The Social Security Trustees released their annual report today on the program’s financial health, predicting a significantly larger funding shortfall than was projected only a few years ago.
Most news reports focus on the year when Social Security’s trust fund will be exhausted – today’s Trustees report projects insolvency in 2033, four years earlier than last year’s report.
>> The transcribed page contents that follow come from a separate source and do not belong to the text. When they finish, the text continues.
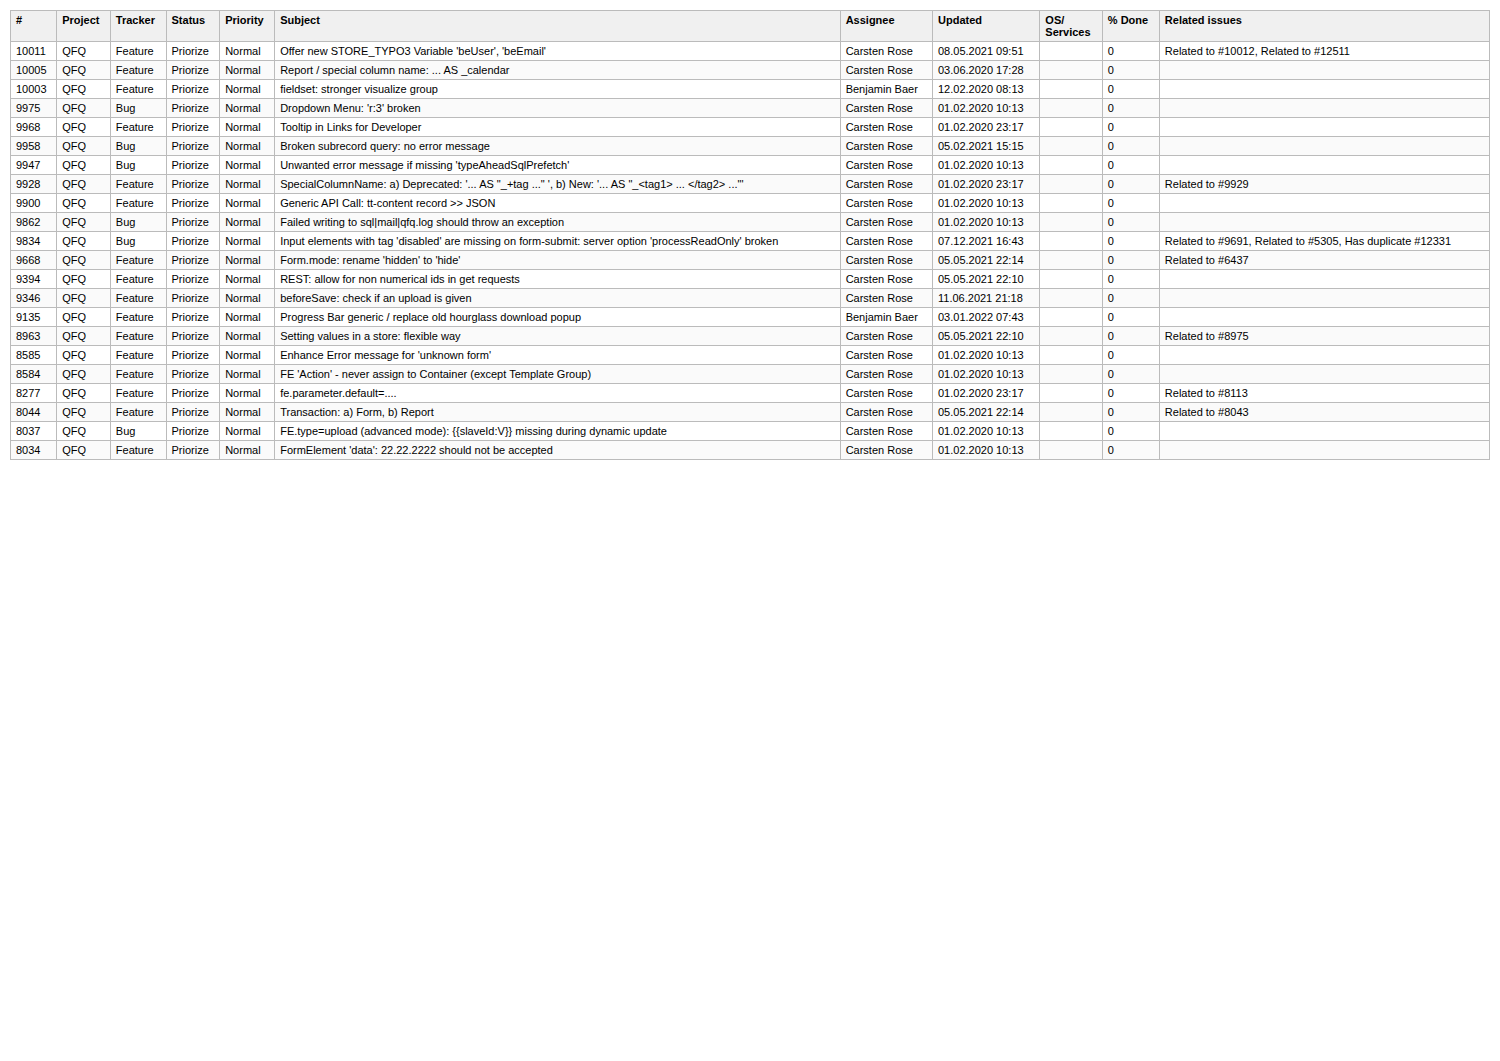| # | Project | Tracker | Status | Priority | Subject | Assignee | Updated | OS/ Services | % Done | Related issues |
| --- | --- | --- | --- | --- | --- | --- | --- | --- | --- | --- |
| 10011 | QFQ | Feature | Priorize | Normal | Offer new STORE_TYPO3 Variable 'beUser', 'beEmail' | Carsten Rose | 08.05.2021 09:51 | | 0 | Related to #10012, Related to #12511 |
| 10005 | QFQ | Feature | Priorize | Normal | Report / special column name: ... AS _calendar | Carsten Rose | 03.06.2020 17:28 | | 0 | |
| 10003 | QFQ | Feature | Priorize | Normal | fieldset: stronger visualize group | Benjamin Baer | 12.02.2020 08:13 | | 0 | |
| 9975 | QFQ | Bug | Priorize | Normal | Dropdown Menu: 'r:3' broken | Carsten Rose | 01.02.2020 10:13 | | 0 | |
| 9968 | QFQ | Feature | Priorize | Normal | Tooltip in Links for Developer | Carsten Rose | 01.02.2020 23:17 | | 0 | |
| 9958 | QFQ | Bug | Priorize | Normal | Broken subrecord query: no error message | Carsten Rose | 05.02.2021 15:15 | | 0 | |
| 9947 | QFQ | Bug | Priorize | Normal | Unwanted error message if missing 'typeAheadSqlPrefetch' | Carsten Rose | 01.02.2020 10:13 | | 0 | |
| 9928 | QFQ | Feature | Priorize | Normal | SpecialColumnName: a) Deprecated: '... AS "_+tag ..." ', b) New: '... AS "_<tag1> ... </tag2> ..."' | Carsten Rose | 01.02.2020 23:17 | | 0 | Related to #9929 |
| 9900 | QFQ | Feature | Priorize | Normal | Generic API Call: tt-content record >> JSON | Carsten Rose | 01.02.2020 10:13 | | 0 | |
| 9862 | QFQ | Bug | Priorize | Normal | Failed writing to sql/mail/qfq.log should throw an exception | Carsten Rose | 01.02.2020 10:13 | | 0 | |
| 9834 | QFQ | Bug | Priorize | Normal | Input elements with tag 'disabled' are missing on form-submit: server option 'processReadOnly' broken | Carsten Rose | 07.12.2021 16:43 | | 0 | Related to #9691, Related to #5305, Has duplicate #12331 |
| 9668 | QFQ | Feature | Priorize | Normal | Form.mode: rename 'hidden' to 'hide' | Carsten Rose | 05.05.2021 22:14 | | 0 | Related to #6437 |
| 9394 | QFQ | Feature | Priorize | Normal | REST: allow for non numerical ids in get requests | Carsten Rose | 05.05.2021 22:10 | | 0 | |
| 9346 | QFQ | Feature | Priorize | Normal | beforeSave: check if an upload is given | Carsten Rose | 11.06.2021 21:18 | | 0 | |
| 9135 | QFQ | Feature | Priorize | Normal | Progress Bar generic / replace old hourglass download popup | Benjamin Baer | 03.01.2022 07:43 | | 0 | |
| 8963 | QFQ | Feature | Priorize | Normal | Setting values in a store: flexible way | Carsten Rose | 05.05.2021 22:10 | | 0 | Related to #8975 |
| 8585 | QFQ | Feature | Priorize | Normal | Enhance Error message for 'unknown form' | Carsten Rose | 01.02.2020 10:13 | | 0 | |
| 8584 | QFQ | Feature | Priorize | Normal | FE 'Action' - never assign to Container (except Template Group) | Carsten Rose | 01.02.2020 10:13 | | 0 | |
| 8277 | QFQ | Feature | Priorize | Normal | fe.parameter.default=.... | Carsten Rose | 01.02.2020 23:17 | | 0 | Related to #8113 |
| 8044 | QFQ | Feature | Priorize | Normal | Transaction: a) Form, b) Report | Carsten Rose | 05.05.2021 22:14 | | 0 | Related to #8043 |
| 8037 | QFQ | Bug | Priorize | Normal | FE.type=upload (advanced mode): {{slaveId:V}} missing during dynamic update | Carsten Rose | 01.02.2020 10:13 | | 0 | |
| 8034 | QFQ | Feature | Priorize | Normal | FormElement 'data': 22.22.2222 should not be accepted | Carsten Rose | 01.02.2020 10:13 | | 0 | |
But the key measure is the system’s “actuarial deficit,” which measures funding shortfalls over a full 75-year period. This year, the Trustees project a 75-year shortfall equal to 2.67 percent of the total wage base. That’s around $9.1 trillion in present value dollar terms, meaning that if we set aside $9.1 trillion today, earning interest, we’d have enough to cover full benefits for the next 75 years. Going back only to 2010, the Trustees projected a much smaller actuarial deficit of only 1.92 percent of payroll, equal to $5.9 trillion. So things have gotten a lot worse in a short space of time.
There are a lot of reasons for this, but the main drivers include rising disability costs, longer life spans and the effects of recession on tax receipts.
The short story is first, that taxes are going to have rise or benefits be cut, and by more than we previously thought; and second, the longer we wait to fix the system the bigger those cuts will have to be. Both President Obama and Gov. Romney should start talking about how they would fix Social Security.